Как это часто бывает у людей с эпилепсией, характер мужа был тяжёлый, могли случиться вспышки практически беспричинного гнева. И около четырёх лет назад на фоне незначительной ссоры он очень сильно избил Алёну – вплоть до серьёзного сотрясения мозга.
Алёна с трудом выходила из этого состояния. Но как только ей стало легче, она сразу уехала на родину – к родителям, которые остались жить в Армении. Т ам-то с ней и произошёл первый обморок на улице, в людном месте.
После черепно-мозговой травмы у Алёны время от времени поднималось артериальное давление – не слишком существенно, но ощутимо, до 145/90 мм ртутного столба.
Впрочем, это неудивительно: такие подъёмы давления – одно из возможных последствий черепно-мозговой травмы. Но плюс ещё смена климата, от которого Алёна уже успела отвыкнуть. В тот день было очень жарко и душно. Всё это вместе плюс стресс от переезда и всей сложившей ситуации, по всей видимости, и спровоцировали приступ слабости, который Алёна интерпретировала как «обморок».
С этого момента у Алёны и возник страх выходить на улицу, а ещё просто находиться на солнце. При этом если мы учтём все факторы, то увидим, что у Алёны были сформированы крайне неприятные воспоминания о том, как реагировали люди на эпилептические припадки её мужа.
Нельзя не учитывать огромное внутреннее напряжение, которое испытывала Алёна в связи с необходимостью что-то делать дальше. Очевидно, что нужно было обсудить с мужем произошедшее и, возможно, даже развод. Но учитывая его нрав, мысли об этом приводили Алёну в самый настоящий ужас.
Впрочем, потом Алёна решила, что, мол, ей сейчас не до этого, и стало чуть полегче. По-настоящему болезненные формы страхи Алёны приобрели полтора года назад – предобморочные состояния стали возникать даже дома.
Сын Антон стал постоянным «медбратом» мамы. Именно он вызывал маме скорую, иногда почти каждый день на протяжении нескольких недель. Именно он взял на себя заботы по хозяйству: ходил в магазин, доставал необходимые лекарства.
Но слов поддержки Алёна от сына так и не услышала. Он всё делал, но «эмоционального тепла не было».
– Мне это сложно, – объяснил мне Антон, который тоже пришёл ко мне на приём, сопровождая маму. – Понимаете, это не моё, успокоить её я не могу. Могу что-то сделать практически, но успокоить душевно не умею. Пробовал, но ничего не получилось. Надо говорить ей, что всё будет хорошо, а я не могу убедительно, это будет звучать глупо.
Алёна может выйти гулять только с сыном или на крайний случай с собакой. Но от дома старается далеко не отходить.
– Если мне станет плохо, я могу присесть возле собаки, и никто не подумает, что что-то не так, не привлеку внимания прохожих, – объяснила мне Алёна.
И это, конечно, странно: самое страшное для Алёны не приступ как таковой, а именно привлечь внимание окружающих. Вроде бы надо беспокоиться о другом, а она переживает, «что люди подумают».
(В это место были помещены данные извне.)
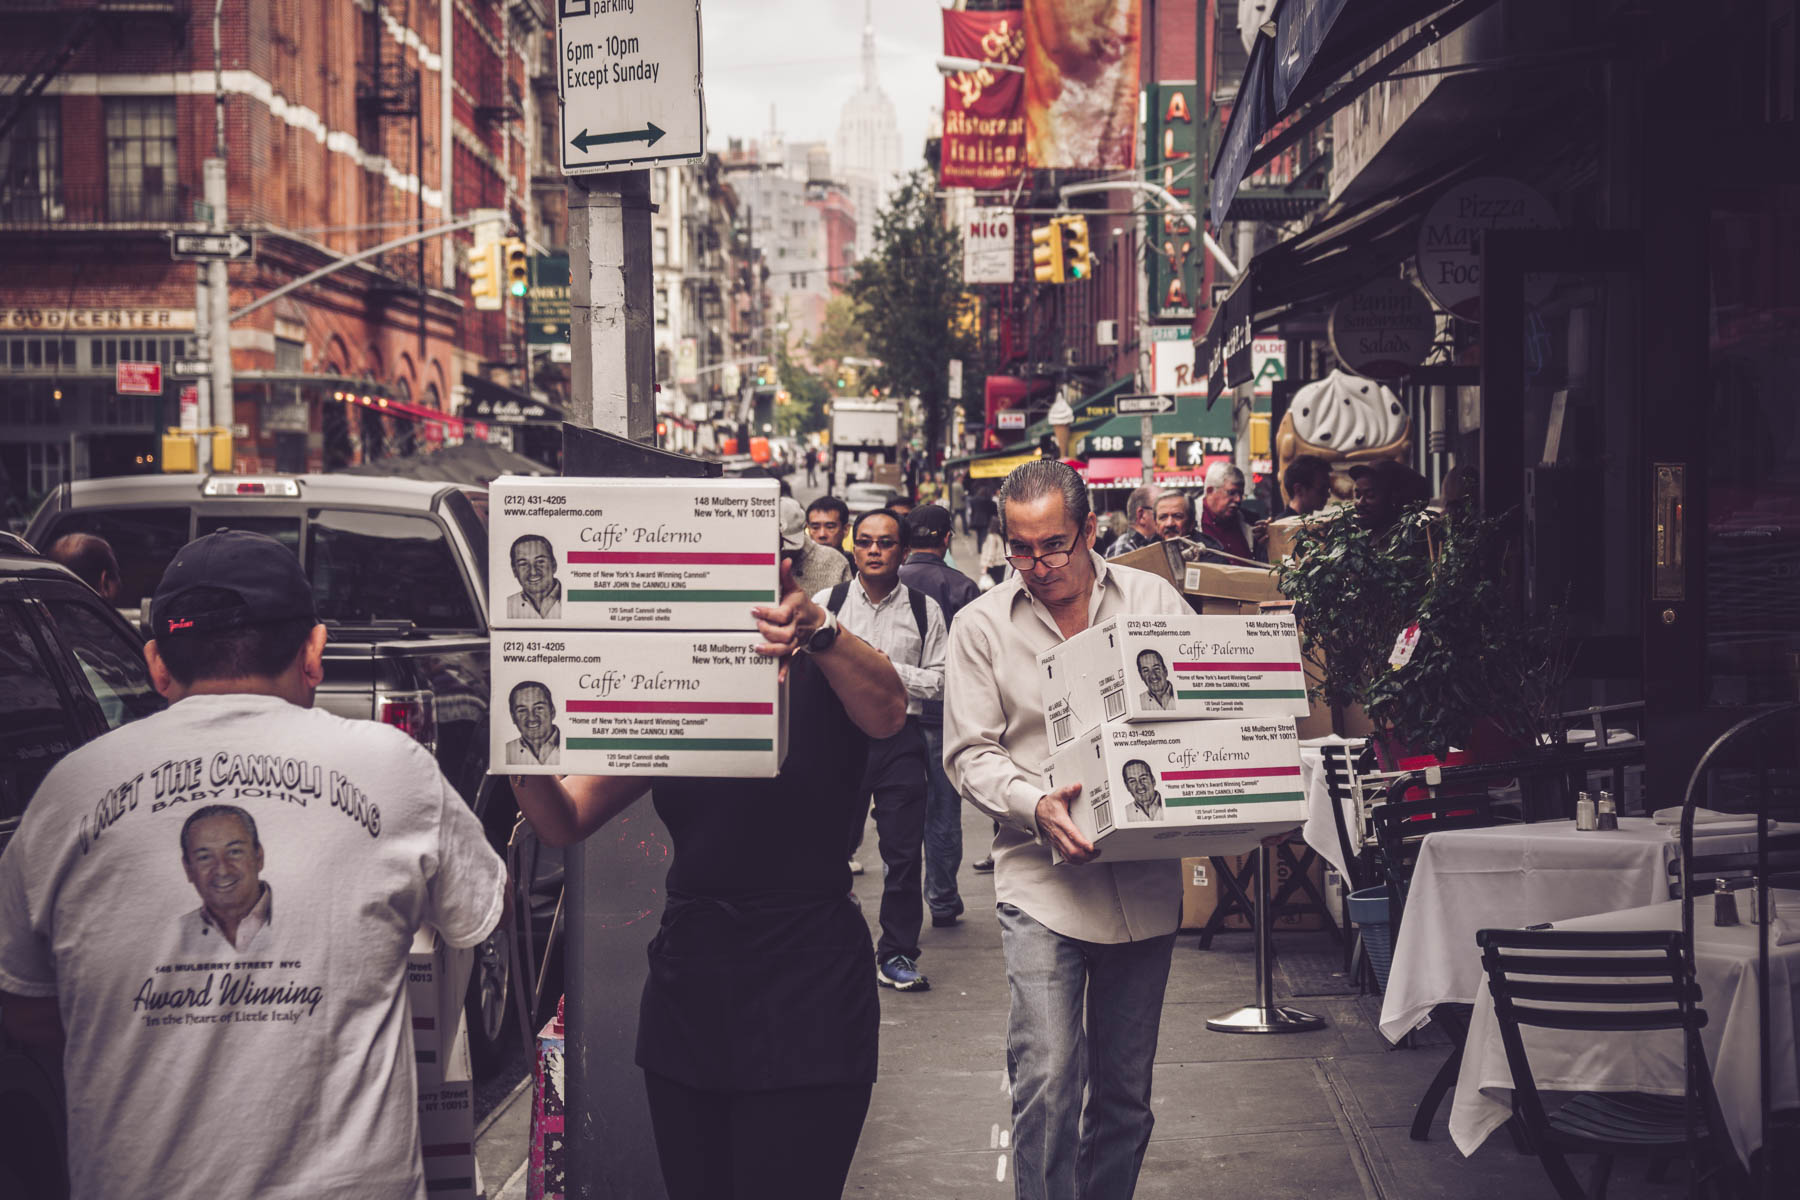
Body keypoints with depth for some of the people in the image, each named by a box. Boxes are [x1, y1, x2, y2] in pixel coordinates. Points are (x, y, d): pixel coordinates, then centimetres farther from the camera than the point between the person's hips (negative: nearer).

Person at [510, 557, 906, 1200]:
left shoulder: (825, 682, -1)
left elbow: (887, 711, -25)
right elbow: (565, 822, 7)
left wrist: (820, 630, -43)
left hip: (806, 1003, -4)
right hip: (688, 996, 4)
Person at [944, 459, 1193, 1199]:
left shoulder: (1153, 601, 6)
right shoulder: (981, 626, 4)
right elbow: (970, 751, 1)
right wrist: (1034, 805, -17)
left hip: (1144, 879, 2)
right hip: (1042, 880, -2)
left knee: (1125, 1088, 10)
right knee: (1047, 1080, -13)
Когда я это ей сказал, Алёна, подумав, призналась, что боится, что они решат, что она психически нездорова, потому что «это стыдно». На улице она старается держаться подальше от людей, а если кто-то идёт ей навстречу, она вся внутренне как будто сжимается.
При этом у Алёны стали появляться поклонники. Они звонят ей, приглашают встретиться, но она отказывается – мол, куда я пойду, я же больная.
Причины страхов Алёны вполне очевидны: неприятные воспоминания о реакциях прохожих на припадки мужа и её собственный обморок, который случился, впрочем, лишь однажды, в скором времени после перенесённой черепно-мозговой травмы и под палящим солнцем (так что ничего удивительного).
Однако страх достиг такой выраженности и стал настоящей проблемой только полтора года назад. Почему? Ответ на этот вопрос – в обстоятельствах личной жизни Алёны. Именно в этот период у её сына начала «завязываться» его собственная личная жизнь, а у Алёны появился первый поклонник.
До этого момента, после двух неудачных браков (первый муж её бросил, второй избил), Алёна была, по сути, «замужем» за собственным сыном: он стал ей опорой и надеждой и единственным мужчиной, который любит Алёну по-настоящему.
И где-то на уровне подсознания Алёне хотелось, чтобы так продолжалось всегда. Эмоционального тепла, правда, от сына не хватало… Но никогда же не бывает всё и на сто процентов.
А чего ждать от других мужчин? Основываясь на своём прошлом опыте, Алёна ответит на этот вопрос только отрицательно: «Ничего хорошего!» И вот результат…
Страхи Алёны стали тем психологическим, невидимым ключиком, который решил, как ей казалось, сразу обе эти проблемы:
• с одной стороны, сын всегда рядом, боится оставить маму одну;
• с другой стороны, Алёна буквально с помощью своих страхов «защитилась» от поклонников (куда она пойдёт, она же больна!).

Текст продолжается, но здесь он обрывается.